Epithelial-to-mesenchymal transition sensitizes cancer cells to endoplasmic reticulum stress.

This Achilles’ heel of cells that have undergone EMT appears to be a consequence of physiological changes that occur in cells when they migrate and invade. Invading cells remodel the extracellular matrix (ECM). Upon EMT, cells significantly upregulate the synthesis and secretion of pro-migratory ECM components; this, in turn, significantly increases the protein load within their ER. In our recent publication we show that the increased sensitivity of EMT cells to ER stress is a consequence of this increased ER load, since inhibiting ECM synthesis reduces the sensitivity of EMT cells to ER stress. Inhibiting ECM synthesis, however, also prevents EMT cells from migrating. Because ECM synthesis is essential for invasion, our findings suggest that increased sensitivity to ER stress may be a general feature of metastatic cancer cells.

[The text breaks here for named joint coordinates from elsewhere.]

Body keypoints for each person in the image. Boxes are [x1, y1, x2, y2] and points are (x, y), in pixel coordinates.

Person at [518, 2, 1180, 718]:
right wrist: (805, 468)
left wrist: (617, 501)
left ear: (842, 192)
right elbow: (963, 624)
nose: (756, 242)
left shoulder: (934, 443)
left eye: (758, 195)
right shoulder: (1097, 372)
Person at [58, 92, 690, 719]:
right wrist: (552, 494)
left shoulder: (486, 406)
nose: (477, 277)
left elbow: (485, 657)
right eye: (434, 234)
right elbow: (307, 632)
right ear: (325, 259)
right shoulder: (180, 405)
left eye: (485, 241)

Because some highly secretory cell types appear to selectively utilize UPR pathways, we examined whether there was any evidence of this occurring upon EMT. We found that the highly secretory EMT cells specifically activate the PERK branch of the UPR at low levels, even in the absence of any treatment with exogenous ER stressors. In contrast, there was no detectable activation of the IRE1 or ATF6 branches of the UPR upon EMT. Treatment with ER stressors greatly increased the level of PERK signaling in EMT cells, while also strongly activating both IRE1 and ATF6 signaling.

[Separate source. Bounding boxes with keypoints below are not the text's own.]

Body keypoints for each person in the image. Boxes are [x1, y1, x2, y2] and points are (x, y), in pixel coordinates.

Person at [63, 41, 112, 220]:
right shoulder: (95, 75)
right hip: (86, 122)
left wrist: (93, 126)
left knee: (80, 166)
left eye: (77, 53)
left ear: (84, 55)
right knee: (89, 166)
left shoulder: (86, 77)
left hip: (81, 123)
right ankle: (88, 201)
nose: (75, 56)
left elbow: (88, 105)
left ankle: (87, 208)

These findings led naturally to the question of the role of PERK signaling in EMT cell biology. The PERK branch of the UPR pathway is critical for the function of many secretory cells including osteoblasts and β cells. PERK loss of function causes reduced secretion in osteoblasts and cell death in β cells, manifesting in animal models as decreased bone density and diabetes, respectively. Although PERK inhibition did not affect the survival or growth of EMT cells, we found that inhibiting PERK activity increased the sensitivity of EMT cells to ER stress. Moreover, we found that EMT cells required PERK signaling to form tumorspheres and to migrate.

The observation that the EMT program leads to selective activation of the PERK branch of the UPR was supported by analysis of gene expression data from uncultured patient tumors. Analysis of expression data from 800 tumors – spanning a range of tumor types including breast, colon, gastric, and lung cancer – revealed a strong positive correlation between the expression of EMT genes and PERK pathway genes. In contrast, no significant correlation was observed between EMT genes and IRE1 pathway genes in the same set of tumor expression data.

Our findings have two implications for the treatment of invasive tumors. First, they suggest that agents that promote ER malfunction should be explored for their potential to selectively eradicate cancer cells that have undergone an EMT. Second, they suggest that PERK pathway inhibitors may prove useful for suppressing several of the malignant traits associated with EMT.